>> START Record list

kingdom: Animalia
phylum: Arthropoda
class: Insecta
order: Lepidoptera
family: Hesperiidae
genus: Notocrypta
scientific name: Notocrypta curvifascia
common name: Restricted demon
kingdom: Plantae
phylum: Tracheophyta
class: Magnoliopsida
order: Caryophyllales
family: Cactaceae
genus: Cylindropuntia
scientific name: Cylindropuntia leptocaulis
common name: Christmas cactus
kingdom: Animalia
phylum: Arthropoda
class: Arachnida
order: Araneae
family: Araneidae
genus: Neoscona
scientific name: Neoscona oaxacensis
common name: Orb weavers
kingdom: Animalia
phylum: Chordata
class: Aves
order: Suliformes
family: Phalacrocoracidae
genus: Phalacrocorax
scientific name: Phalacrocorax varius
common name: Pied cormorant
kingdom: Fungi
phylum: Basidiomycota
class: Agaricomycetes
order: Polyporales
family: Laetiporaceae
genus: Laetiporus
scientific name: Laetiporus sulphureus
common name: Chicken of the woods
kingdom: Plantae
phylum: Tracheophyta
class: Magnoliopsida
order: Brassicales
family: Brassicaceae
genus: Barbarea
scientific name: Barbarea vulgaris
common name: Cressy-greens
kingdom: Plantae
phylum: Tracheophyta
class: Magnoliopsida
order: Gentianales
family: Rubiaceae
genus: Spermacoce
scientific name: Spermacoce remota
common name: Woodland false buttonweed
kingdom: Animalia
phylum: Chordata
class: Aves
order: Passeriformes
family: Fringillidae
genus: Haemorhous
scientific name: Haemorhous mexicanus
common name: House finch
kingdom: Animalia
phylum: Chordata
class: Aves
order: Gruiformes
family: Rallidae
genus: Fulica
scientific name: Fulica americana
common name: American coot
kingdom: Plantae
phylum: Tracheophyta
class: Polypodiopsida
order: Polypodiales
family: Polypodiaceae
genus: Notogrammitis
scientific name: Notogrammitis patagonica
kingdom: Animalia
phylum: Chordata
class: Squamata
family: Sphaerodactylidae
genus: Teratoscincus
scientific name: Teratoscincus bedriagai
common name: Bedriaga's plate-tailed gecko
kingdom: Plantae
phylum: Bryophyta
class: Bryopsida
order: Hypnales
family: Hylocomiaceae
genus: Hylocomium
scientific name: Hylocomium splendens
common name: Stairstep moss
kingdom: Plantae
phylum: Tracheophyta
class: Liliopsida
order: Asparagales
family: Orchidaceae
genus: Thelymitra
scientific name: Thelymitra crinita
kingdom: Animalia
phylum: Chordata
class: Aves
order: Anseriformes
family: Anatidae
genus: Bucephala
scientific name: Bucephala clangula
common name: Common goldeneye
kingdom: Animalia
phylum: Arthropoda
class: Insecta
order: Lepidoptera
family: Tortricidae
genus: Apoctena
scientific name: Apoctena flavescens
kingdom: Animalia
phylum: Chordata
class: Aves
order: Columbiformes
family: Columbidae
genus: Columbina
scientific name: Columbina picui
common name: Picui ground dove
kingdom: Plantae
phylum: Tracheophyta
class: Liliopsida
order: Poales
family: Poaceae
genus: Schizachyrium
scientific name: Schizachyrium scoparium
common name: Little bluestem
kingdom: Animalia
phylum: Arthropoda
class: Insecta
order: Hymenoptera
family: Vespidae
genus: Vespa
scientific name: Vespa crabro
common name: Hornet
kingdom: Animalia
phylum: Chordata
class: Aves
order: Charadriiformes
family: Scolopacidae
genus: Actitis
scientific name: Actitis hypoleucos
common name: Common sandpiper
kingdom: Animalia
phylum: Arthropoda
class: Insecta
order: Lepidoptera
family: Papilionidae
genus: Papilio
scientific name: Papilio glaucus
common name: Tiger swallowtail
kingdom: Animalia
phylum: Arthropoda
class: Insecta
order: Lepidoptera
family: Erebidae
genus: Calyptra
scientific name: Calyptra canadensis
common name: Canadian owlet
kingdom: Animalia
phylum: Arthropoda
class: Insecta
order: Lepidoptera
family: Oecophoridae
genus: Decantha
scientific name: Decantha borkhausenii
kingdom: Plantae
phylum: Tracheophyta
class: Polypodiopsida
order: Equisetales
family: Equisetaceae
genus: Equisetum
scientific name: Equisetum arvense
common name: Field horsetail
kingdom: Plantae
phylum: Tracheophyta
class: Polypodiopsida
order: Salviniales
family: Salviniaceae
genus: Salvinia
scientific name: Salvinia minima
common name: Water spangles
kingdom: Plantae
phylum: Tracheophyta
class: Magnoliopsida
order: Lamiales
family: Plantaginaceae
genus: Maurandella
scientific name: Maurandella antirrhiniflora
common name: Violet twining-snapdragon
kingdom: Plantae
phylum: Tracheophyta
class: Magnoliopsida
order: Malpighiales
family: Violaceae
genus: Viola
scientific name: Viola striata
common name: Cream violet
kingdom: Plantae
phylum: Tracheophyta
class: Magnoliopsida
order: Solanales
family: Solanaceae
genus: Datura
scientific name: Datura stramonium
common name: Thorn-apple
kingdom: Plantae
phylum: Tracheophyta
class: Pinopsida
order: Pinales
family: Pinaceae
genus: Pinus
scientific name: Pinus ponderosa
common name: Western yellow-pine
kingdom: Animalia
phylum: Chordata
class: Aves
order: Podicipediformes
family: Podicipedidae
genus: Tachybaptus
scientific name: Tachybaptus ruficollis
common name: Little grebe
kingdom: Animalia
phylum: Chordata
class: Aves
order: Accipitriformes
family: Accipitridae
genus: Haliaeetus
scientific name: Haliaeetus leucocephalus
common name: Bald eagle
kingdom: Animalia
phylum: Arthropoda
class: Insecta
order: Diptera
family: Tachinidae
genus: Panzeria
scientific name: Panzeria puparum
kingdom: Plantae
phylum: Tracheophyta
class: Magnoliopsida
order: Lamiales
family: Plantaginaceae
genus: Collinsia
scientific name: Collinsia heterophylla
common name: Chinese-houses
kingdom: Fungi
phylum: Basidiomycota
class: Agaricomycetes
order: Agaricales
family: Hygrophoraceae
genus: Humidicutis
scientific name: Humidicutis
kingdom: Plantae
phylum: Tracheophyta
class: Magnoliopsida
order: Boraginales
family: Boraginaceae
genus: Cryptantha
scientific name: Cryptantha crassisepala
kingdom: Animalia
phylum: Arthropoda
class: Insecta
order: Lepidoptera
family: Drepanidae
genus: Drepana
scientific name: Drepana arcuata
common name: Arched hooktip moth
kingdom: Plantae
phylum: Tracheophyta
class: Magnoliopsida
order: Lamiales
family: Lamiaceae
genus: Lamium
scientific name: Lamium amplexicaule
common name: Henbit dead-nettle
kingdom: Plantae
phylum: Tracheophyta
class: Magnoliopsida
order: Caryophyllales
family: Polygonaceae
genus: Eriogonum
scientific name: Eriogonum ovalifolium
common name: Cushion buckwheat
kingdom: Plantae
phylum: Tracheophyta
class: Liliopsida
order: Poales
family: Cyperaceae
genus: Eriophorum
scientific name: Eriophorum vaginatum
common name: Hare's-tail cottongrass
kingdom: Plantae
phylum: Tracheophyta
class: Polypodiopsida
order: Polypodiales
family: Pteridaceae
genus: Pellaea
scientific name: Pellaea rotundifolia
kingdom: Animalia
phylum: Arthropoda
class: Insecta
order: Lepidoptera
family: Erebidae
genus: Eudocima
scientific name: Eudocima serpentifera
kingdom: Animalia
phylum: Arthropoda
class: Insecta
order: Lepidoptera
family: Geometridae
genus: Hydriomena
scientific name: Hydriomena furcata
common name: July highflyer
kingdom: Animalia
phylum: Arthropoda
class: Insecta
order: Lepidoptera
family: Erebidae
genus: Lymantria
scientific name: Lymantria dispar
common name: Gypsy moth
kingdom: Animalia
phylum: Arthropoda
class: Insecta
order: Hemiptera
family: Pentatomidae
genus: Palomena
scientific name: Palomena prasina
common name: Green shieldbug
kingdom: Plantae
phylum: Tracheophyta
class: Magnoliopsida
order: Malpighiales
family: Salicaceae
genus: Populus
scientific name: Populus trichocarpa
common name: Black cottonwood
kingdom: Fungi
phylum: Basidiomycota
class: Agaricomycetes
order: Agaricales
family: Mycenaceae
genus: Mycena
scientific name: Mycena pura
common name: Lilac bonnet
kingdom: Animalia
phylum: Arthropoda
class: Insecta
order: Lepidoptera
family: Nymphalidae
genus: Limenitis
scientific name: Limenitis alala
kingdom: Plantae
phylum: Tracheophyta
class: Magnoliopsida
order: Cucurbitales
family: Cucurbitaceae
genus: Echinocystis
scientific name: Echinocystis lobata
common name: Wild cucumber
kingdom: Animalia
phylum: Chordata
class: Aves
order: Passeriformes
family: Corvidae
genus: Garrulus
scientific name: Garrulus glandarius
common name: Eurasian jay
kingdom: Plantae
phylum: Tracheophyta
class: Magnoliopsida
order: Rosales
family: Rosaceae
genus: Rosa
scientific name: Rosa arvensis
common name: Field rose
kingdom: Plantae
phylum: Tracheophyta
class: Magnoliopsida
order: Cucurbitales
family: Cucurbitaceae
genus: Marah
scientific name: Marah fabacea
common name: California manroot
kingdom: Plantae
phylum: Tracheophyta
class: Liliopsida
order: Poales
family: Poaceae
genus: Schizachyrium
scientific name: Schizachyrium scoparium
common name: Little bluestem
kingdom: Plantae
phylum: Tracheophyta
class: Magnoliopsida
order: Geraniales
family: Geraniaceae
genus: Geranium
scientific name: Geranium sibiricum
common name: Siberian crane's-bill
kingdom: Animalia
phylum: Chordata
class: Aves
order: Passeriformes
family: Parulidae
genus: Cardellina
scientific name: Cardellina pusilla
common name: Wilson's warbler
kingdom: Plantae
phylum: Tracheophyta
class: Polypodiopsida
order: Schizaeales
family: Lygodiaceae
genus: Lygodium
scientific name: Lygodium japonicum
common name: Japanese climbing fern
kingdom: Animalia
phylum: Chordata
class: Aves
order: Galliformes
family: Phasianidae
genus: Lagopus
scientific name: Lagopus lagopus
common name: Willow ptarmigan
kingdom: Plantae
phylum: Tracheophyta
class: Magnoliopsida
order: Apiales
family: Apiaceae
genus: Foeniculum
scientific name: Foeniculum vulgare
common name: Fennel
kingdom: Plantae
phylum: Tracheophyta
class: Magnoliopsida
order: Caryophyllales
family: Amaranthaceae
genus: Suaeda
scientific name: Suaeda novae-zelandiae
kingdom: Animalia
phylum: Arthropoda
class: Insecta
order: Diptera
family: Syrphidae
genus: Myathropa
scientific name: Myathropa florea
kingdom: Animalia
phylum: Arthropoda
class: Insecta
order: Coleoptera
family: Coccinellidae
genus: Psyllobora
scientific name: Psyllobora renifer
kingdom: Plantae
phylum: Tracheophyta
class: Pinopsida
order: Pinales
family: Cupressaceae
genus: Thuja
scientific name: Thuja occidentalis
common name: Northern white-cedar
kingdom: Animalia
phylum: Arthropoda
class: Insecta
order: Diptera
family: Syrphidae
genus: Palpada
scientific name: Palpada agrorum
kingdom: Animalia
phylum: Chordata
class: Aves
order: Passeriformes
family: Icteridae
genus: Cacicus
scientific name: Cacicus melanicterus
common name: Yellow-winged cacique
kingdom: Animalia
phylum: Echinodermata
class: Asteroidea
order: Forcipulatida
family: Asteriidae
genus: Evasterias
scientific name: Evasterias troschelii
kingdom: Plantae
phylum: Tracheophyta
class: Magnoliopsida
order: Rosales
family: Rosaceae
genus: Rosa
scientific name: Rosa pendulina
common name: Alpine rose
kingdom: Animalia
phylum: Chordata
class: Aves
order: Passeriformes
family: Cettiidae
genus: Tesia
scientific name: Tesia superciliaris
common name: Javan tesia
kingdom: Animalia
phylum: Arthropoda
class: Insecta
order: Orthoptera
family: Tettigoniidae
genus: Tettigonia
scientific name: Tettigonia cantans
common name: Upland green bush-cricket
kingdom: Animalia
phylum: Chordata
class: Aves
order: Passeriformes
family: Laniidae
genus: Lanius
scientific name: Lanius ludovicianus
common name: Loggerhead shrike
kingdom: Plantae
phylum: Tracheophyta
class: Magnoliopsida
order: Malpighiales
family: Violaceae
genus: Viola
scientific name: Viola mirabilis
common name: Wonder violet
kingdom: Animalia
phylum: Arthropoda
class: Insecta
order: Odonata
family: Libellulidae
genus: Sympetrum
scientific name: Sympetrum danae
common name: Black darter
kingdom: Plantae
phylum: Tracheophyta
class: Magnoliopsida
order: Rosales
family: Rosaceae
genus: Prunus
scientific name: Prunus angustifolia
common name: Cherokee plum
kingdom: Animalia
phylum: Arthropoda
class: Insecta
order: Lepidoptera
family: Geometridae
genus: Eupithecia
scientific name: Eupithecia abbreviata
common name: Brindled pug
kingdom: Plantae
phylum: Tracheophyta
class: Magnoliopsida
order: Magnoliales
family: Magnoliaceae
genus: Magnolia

>> END Record list

What you have to do ▸ Render the stretch from the first line above through the line containing "scientific name: Phalacrocorax varius" as a numbered list, leaving out any blank lines.

Response for this exercise ▸
1. kingdom: Animalia
2. phylum: Arthropoda
3. class: Insecta
4. order: Lepidoptera
5. family: Hesperiidae
6. genus: Notocrypta
7. scientific name: Notocrypta curvifascia
8. common name: Restricted demon
9. kingdom: Plantae
10. phylum: Tracheophyta
11. class: Magnoliopsida
12. order: Caryophyllales
13. family: Cactaceae
14. genus: Cylindropuntia
15. scientific name: Cylindropuntia leptocaulis
16. common name: Christmas cactus
17. kingdom: Animalia
18. phylum: Arthropoda
19. class: Arachnida
20. order: Araneae
21. family: Araneidae
22. genus: Neoscona
23. scientific name: Neoscona oaxacensis
24. common name: Orb weavers
25. kingdom: Animalia
26. phylum: Chordata
27. class: Aves
28. order: Suliformes
29. family: Phalacrocoracidae
30. genus: Phalacrocorax
31. scientific name: Phalacrocorax varius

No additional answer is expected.